Friday, March 21, 2014

California and Texas; A Blue v. Red State Comparison

What does a US state look like without a Republican legislature since 1997?  Look no further than the State of California.  Conversely, Texas has been solidly Republican since LBJ. 

I grew up with an "understanding" that the future of America is best divined by looking at trends in California.  As California goes, so goes the entire US.  I hope it's not true as the future will be a story of decline and disappointment.   I hope that Texas is the new model for America's future. Texas is prosperous, growing and financially sound.  California is not.  

California hasn't had a balanced budget in decades.  So-called "progressives" in California have made that state one of the ultimate tax and spend states.  Even with significantly higher taxation, spending has risen faster.  Therefore California has chronic budget deficits.  Texas has had nothing but budget surpluses.  California is losing people as businesses flee.  Texas has an employment boom.  Although California has huge oil and gas reserves, oil and gas production continues it's decline whereas Texas oil production is soaring.

California businesses are fleeing the state due to 1) hyper-regulation especially environmental regulation, 2) threats of more regulation including threats of more disastrous carbon regulation, 3) higher taxes, and 4) high real estate prices due to over-regulated property markets.  Many of these businesses are relocating to Texas.  

See the following comparisons of the two states with the help from KQED News:
  • Even with high taxes, California still has chronic Budget deficits.  The Tax Foundation says that Californians paid an average of $4,935 in state and local taxes in 2010, while Texans paid $3,205.  Even with higher taxes California's 2012 budget is still $15.7 billion in the red. Why? Spending is out of control in California.  Texas has budget surpluses.
  • Taxes are much higher in California compared to Texas.  The Tax Foundation found that California had the fourth highest “tax burden” in the country, at 11.2 percent while Texas came in 45th with 7.9 percent.
  • Unemployment is high in California at 9.8 percent, compared to 6.1 percent in Texas, according to the Bureau of Labor Statistics.
  • Even educational results are better now in Texas.  In California, according to the National Center for Education Statistics, 23 percent of eighth graders scored at or above proficient in math on the National Assessment of Education Progress, compared to 36 percent of Texas eighth graders. For reading, 21 percent of California eighth-graders were at or above proficient compared to 28 percent of Texas eighth graders.
  • Due to over-regulated property markets, property prices are sky-high in California.  The median sales price of a home in California is $452,000, compared to only $144,900 in Texas according to Trulia.com.
Traditionally, California had a thriving oil and gas industry with many major oil/gas companies headquartered there.  California, for decades was one of the nation's biggest oil and gas producers and has large shale gas and oil potential.   Even though California has large potential oil and gas reserves it has eschewed the shale revolution.  Energy production there continues it's steady descent.  In contrast, oil and gas production in Texas has dramatically improved in Texas. 

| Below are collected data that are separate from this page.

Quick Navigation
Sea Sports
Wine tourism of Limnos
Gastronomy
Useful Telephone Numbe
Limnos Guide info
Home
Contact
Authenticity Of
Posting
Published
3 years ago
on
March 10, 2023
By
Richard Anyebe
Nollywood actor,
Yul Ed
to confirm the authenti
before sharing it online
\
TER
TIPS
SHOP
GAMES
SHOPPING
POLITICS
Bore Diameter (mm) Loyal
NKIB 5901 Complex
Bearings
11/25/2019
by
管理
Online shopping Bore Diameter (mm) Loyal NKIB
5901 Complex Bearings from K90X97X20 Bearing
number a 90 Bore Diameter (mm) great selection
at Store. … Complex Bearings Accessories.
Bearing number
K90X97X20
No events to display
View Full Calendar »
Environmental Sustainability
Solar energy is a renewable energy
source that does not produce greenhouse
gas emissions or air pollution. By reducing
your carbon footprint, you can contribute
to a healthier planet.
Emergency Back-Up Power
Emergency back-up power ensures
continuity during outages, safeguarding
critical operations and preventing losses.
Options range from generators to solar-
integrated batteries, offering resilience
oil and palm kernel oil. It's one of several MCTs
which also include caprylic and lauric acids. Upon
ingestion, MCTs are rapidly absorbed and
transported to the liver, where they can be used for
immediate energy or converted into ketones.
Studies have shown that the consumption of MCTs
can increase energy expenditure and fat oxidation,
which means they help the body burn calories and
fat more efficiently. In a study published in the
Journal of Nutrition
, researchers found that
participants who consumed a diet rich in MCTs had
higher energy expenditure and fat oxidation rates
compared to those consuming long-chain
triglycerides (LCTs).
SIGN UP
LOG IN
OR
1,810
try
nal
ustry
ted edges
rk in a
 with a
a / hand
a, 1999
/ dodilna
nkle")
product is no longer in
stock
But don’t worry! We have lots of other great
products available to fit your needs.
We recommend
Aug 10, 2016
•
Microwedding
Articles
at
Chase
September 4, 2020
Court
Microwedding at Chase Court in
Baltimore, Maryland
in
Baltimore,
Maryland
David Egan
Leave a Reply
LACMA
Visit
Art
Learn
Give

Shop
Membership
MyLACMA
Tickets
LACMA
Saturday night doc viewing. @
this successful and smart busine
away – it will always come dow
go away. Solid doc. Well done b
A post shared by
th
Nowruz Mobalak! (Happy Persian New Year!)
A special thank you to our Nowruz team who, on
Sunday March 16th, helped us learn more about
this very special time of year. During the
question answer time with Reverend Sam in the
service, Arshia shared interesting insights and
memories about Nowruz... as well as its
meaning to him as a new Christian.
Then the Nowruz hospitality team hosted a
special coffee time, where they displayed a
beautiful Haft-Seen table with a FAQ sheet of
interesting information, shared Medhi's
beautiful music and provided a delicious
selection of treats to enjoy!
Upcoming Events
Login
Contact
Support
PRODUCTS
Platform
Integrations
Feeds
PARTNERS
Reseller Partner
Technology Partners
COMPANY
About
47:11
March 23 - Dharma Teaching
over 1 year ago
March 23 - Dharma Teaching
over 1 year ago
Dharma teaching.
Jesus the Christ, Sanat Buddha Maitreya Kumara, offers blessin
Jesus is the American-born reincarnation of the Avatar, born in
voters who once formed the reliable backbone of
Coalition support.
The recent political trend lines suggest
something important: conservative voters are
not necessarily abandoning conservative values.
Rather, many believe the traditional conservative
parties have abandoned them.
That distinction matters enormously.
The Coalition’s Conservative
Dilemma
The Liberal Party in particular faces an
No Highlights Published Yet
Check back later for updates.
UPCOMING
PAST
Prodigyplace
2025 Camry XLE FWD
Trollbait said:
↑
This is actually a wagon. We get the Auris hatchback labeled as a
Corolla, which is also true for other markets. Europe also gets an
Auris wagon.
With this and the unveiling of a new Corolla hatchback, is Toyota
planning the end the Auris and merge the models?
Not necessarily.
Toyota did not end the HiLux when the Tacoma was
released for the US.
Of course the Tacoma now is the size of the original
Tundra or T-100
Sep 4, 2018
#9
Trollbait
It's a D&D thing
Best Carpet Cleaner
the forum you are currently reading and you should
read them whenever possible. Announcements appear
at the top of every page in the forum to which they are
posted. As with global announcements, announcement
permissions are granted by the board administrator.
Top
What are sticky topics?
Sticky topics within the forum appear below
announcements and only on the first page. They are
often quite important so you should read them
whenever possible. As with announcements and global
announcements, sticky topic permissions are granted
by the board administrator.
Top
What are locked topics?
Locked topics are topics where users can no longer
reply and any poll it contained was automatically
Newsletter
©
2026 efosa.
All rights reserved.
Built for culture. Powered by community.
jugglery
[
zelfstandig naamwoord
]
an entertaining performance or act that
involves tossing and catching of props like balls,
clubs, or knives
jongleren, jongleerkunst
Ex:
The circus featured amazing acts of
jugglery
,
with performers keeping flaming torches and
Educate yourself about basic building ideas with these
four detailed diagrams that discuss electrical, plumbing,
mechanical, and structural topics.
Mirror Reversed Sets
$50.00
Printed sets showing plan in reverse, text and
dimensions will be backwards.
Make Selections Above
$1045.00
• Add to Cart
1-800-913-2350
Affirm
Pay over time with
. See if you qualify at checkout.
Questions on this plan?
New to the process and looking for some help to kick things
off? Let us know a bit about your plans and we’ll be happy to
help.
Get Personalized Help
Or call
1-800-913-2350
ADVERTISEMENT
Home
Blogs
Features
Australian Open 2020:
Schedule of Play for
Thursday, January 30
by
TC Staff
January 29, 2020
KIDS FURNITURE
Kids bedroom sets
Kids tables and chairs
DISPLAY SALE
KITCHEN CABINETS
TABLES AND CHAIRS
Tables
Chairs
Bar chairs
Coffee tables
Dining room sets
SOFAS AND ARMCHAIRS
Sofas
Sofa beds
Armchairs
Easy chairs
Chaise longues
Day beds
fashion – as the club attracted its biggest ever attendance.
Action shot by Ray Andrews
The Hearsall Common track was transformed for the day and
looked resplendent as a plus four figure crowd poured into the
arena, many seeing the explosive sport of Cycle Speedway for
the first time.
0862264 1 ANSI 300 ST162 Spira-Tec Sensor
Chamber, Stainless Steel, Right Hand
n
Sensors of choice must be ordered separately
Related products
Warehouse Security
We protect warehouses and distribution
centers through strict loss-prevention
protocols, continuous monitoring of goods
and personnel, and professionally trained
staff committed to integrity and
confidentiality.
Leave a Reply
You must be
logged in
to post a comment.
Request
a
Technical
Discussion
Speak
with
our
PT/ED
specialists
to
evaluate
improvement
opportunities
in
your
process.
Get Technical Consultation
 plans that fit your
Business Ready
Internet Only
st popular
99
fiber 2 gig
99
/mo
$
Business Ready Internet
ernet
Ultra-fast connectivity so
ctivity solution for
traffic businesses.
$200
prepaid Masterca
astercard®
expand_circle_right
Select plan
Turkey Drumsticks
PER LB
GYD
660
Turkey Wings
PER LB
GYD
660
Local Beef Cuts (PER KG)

Nearly all of the major oil companies have fled the state over the years -- mostly to Texas.  From Newgeography
In all but forcing out fossil-fuel firms, California is shedding one of its historic core industries. Not long ago, California was home to a host of top 10 energy firms – ARCO, Getty Oil, Union Oil, Oxy and Chevron; in 1970, oil firms constituted the five largest industrial companies in the state. Now, only Chevron, which has been reducing its headcount in Northern California and is clearly shifting its emphasis to Texas, will remain.

These are losses that California can not easily absorb. Despite all the hype about the ill-defined “green jobs” sector, the real growth engine remains fossil fuels, which have added a half-million jobs in the past five years. If you don't believe it, just take a trip to Houston, where Occidental is moving. Houston now has more new office construction, some 9 million square feet, than any region in the country outside New York; Los Angeles barely has 1 million.

 Texas Versus California In Charts






Let's hope the Republicans, with the help of young responsible folks like Paul Ryan and Rand Paul, can regain their credentials at the national level for being responsible fiscal administrators and leaders in promoting growth and employment.  The success story in Texas is being replicated in many, if not most, Republican led States. Some 60% of the States have Republican governors -- many also have Republican legislatures.  Success stories abound in these states.